Segment Open

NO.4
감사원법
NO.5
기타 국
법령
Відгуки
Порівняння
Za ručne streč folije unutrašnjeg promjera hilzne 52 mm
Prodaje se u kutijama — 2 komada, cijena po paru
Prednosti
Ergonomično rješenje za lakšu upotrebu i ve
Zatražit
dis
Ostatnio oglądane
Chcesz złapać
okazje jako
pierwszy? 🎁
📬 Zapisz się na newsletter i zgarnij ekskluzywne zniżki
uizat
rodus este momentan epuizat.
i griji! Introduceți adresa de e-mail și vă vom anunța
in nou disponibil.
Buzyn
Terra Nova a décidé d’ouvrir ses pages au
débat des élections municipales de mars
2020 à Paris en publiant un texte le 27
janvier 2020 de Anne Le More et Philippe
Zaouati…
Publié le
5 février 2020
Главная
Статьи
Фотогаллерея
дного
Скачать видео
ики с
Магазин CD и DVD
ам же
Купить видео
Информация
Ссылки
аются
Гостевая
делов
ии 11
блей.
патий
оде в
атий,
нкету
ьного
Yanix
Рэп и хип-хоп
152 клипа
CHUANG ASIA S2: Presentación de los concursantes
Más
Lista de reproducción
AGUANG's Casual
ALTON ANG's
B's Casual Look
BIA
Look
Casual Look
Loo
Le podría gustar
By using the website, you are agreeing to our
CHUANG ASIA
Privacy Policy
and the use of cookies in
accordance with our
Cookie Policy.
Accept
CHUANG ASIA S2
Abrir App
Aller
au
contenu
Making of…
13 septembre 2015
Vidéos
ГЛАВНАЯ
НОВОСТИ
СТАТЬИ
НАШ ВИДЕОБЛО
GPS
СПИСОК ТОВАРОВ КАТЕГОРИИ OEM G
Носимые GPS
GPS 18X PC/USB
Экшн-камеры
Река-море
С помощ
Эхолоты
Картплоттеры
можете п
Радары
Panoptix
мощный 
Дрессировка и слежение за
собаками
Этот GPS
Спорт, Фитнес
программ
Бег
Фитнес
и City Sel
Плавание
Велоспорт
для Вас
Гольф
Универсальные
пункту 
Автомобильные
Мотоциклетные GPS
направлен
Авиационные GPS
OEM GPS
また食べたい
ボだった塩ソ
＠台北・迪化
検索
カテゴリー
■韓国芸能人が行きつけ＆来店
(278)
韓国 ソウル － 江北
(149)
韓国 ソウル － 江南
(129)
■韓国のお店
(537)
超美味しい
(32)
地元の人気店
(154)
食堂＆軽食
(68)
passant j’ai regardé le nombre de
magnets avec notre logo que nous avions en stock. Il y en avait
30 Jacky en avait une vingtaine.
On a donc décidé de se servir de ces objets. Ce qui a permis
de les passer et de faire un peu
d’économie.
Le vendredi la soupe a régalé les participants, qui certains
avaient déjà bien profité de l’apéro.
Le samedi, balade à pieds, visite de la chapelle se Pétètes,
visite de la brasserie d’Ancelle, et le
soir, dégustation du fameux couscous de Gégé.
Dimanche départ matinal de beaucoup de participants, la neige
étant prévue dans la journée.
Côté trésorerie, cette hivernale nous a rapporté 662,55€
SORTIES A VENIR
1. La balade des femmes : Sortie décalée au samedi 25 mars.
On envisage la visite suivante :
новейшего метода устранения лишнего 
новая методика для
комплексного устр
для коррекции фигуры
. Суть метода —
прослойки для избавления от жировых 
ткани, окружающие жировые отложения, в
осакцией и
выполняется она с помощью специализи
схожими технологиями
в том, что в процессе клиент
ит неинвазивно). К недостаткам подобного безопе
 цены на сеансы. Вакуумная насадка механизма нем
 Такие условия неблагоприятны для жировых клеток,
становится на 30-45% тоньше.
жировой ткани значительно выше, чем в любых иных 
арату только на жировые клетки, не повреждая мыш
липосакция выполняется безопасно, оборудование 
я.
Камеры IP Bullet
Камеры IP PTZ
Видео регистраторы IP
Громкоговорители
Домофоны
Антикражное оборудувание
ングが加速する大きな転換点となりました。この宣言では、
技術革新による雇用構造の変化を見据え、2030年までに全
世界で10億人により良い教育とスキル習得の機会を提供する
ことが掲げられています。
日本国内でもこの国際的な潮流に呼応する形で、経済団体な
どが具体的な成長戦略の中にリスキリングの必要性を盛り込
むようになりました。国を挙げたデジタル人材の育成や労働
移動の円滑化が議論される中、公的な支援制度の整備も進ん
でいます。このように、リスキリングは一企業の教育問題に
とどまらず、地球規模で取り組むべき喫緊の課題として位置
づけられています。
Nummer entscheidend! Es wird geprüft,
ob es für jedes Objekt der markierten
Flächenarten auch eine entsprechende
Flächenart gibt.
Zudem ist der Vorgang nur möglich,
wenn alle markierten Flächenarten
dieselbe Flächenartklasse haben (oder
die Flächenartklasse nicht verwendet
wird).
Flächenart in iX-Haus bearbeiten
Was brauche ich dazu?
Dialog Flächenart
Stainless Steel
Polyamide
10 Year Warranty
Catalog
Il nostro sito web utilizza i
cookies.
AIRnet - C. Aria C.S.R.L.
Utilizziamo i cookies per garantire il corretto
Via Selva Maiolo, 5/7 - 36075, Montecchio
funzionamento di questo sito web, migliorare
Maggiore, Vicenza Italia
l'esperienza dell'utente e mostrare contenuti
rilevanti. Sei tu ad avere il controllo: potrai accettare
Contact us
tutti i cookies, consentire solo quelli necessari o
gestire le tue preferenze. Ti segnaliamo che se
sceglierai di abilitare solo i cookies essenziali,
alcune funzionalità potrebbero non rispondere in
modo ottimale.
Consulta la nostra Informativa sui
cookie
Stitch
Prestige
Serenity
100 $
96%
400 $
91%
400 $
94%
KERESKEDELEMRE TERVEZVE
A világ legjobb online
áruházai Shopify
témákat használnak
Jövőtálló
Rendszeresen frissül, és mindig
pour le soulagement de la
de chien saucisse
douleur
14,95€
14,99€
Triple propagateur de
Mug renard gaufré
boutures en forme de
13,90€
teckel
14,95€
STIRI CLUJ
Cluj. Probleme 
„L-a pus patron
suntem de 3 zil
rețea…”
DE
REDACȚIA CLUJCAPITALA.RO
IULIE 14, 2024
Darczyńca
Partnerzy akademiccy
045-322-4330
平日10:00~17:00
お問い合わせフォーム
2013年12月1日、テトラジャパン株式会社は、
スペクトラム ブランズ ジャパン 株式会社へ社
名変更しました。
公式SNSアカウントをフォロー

Segment Closed

Activity: Please reproduce every line of the listing above, character for character and in the same order, keeping each line break.

Result for this task:
NO.4
감사원법
NO.5
기타 국
법령
Відгуки
Порівняння
Za ručne streč folije unutrašnjeg promjera hilzne 52 mm
Prodaje se u kutijama — 2 komada, cijena po paru
Prednosti
Ergonomično rješenje za lakšu upotrebu i ve
Zatražit
dis
Ostatnio oglądane
Chcesz złapać
okazje jako
pierwszy? 🎁
📬 Zapisz się na newsletter i zgarnij ekskluzywne zniżki
uizat
rodus este momentan epuizat.
i griji! Introduceți adresa de e-mail și vă vom anunța
in nou disponibil.
Buzyn
Terra Nova a décidé d’ouvrir ses pages au
débat des élections municipales de mars
2020 à Paris en publiant un texte le 27
janvier 2020 de Anne Le More et Philippe
Zaouati…
Publié le
5 février 2020
Главная
Статьи
Фотогаллерея
дного
Скачать видео
ики с
Магазин CD и DVD
ам же
Купить видео
Информация
Ссылки
аются
Гостевая
делов
ии 11
блей.
патий
оде в
атий,
нкету
ьного
Yanix
Рэп и хип-хоп
152 клипа
CHUANG ASIA S2: Presentación de los concursantes
Más
Lista de reproducción
AGUANG's Casual
ALTON ANG's
B's Casual Look
BIA
Look
Casual Look
Loo
Le podría gustar
By using the website, you are agreeing to our
CHUANG ASIA
Privacy Policy
and the use of cookies in
accordance with our
Cookie Policy.
Accept
CHUANG ASIA S2
Abrir App
Aller
au
contenu
Making of…
13 septembre 2015
Vidéos
ГЛАВНАЯ
НОВОСТИ
СТАТЬИ
НАШ ВИДЕОБЛО
GPS
СПИСОК ТОВАРОВ КАТЕГОРИИ OEM G
Носимые GPS
GPS 18X PC/USB
Экшн-камеры
Река-море
С помощ
Эхолоты
Картплоттеры
можете п
Радары
Panoptix
мощный 
Дрессировка и слежение за
собаками
Этот GPS
Спорт, Фитнес
программ
Бег
Фитнес
и City Sel
Плавание
Велоспорт
для Вас
Гольф
Универсальные
пункту 
Автомобильные
Мотоциклетные GPS
направлен
Авиационные GPS
OEM GPS
また食べたい
ボだった塩ソ
＠台北・迪化
検索
カテゴリー
■韓国芸能人が行きつけ＆来店
(278)
韓国 ソウル － 江北
(149)
韓国 ソウル － 江南
(129)
■韓国のお店
(537)
超美味しい
(32)
地元の人気店
(154)
食堂＆軽食
(68)
passant j’ai regardé le nombre de
magnets avec notre logo que nous avions en stock. Il y en avait
30 Jacky en avait une vingtaine.
On a donc décidé de se servir de ces objets. Ce qui a permis
de les passer et de faire un peu
d’économie.
Le vendredi la soupe a régalé les participants, qui certains
avaient déjà bien profité de l’apéro.
Le samedi, balade à pieds, visite de la chapelle se Pétètes,
visite de la brasserie d’Ancelle, et le
soir, dégustation du fameux couscous de Gégé.
Dimanche départ matinal de beaucoup de participants, la neige
étant prévue dans la journée.
Côté trésorerie, cette hivernale nous a rapporté 662,55€
SORTIES A VENIR
1. La balade des femmes : Sortie décalée au samedi 25 mars.
On envisage la visite suivante :
новейшего метода устранения лишнего 
новая методика для
комплексного устр
для коррекции фигуры
. Суть метода —
прослойки для избавления от жировых 
ткани, окружающие жировые отложения, в
осакцией и
выполняется она с помощью специализи
схожими технологиями
в том, что в процессе клиент
ит неинвазивно). К недостаткам подобного безопе
 цены на сеансы. Вакуумная насадка механизма нем
 Такие условия неблагоприятны для жировых клеток,
становится на 30-45% тоньше.
жировой ткани значительно выше, чем в любых иных 
арату только на жировые клетки, не повреждая мыш
липосакция выполняется безопасно, оборудование 
я.
Камеры IP Bullet
Камеры IP PTZ
Видео регистраторы IP
Громкоговорители
Домофоны
Антикражное оборудувание
ングが加速する大きな転換点となりました。この宣言では、
技術革新による雇用構造の変化を見据え、2030年までに全
世界で10億人により良い教育とスキル習得の機会を提供する
ことが掲げられています。
日本国内でもこの国際的な潮流に呼応する形で、経済団体な
どが具体的な成長戦略の中にリスキリングの必要性を盛り込
むようになりました。国を挙げたデジタル人材の育成や労働
移動の円滑化が議論される中、公的な支援制度の整備も進ん
でいます。このように、リスキリングは一企業の教育問題に
とどまらず、地球規模で取り組むべき喫緊の課題として位置
づけられています。
Nummer entscheidend! Es wird geprüft,
ob es für jedes Objekt der markierten
Flächenarten auch eine entsprechende
Flächenart gibt.
Zudem ist der Vorgang nur möglich,
wenn alle markierten Flächenarten
dieselbe Flächenartklasse haben (oder
die Flächenartklasse nicht verwendet
wird).
Flächenart in iX-Haus bearbeiten
Was brauche ich dazu?
Dialog Flächenart
Stainless Steel
Polyamide
10 Year Warranty
Catalog
Il nostro sito web utilizza i
cookies.
AIRnet - C. Aria C.S.R.L.
Utilizziamo i cookies per garantire il corretto
Via Selva Maiolo, 5/7 - 36075, Montecchio
funzionamento di questo sito web, migliorare
Maggiore, Vicenza Italia
l'esperienza dell'utente e mostrare contenuti
rilevanti. Sei tu ad avere il controllo: potrai accettare
Contact us
tutti i cookies, consentire solo quelli necessari o
gestire le tue preferenze. Ti segnaliamo che se
sceglierai di abilitare solo i cookies essenziali,
alcune funzionalità potrebbero non rispondere in
modo ottimale.
Consulta la nostra Informativa sui
cookie
Stitch
Prestige
Serenity
100 $
96%
400 $
91%
400 $
94%
KERESKEDELEMRE TERVEZVE
A világ legjobb online
áruházai Shopify
témákat használnak
Jövőtálló
Rendszeresen frissül, és mindig
pour le soulagement de la
de chien saucisse
douleur
14,95€
14,99€
Triple propagateur de
Mug renard gaufré
boutures en forme de
13,90€
teckel
14,95€
STIRI CLUJ
Cluj. Probleme 
„L-a pus patron
suntem de 3 zil
rețea…”
DE
REDACȚIA CLUJCAPITALA.RO
IULIE 14, 2024
Darczyńca
Partnerzy akademiccy
045-322-4330
平日10:00~17:00
お問い合わせフォーム
2013年12月1日、テトラジャパン株式会社は、
スペクトラム ブランズ ジャパン 株式会社へ社
名変更しました。
公式SNSアカウントをフォロー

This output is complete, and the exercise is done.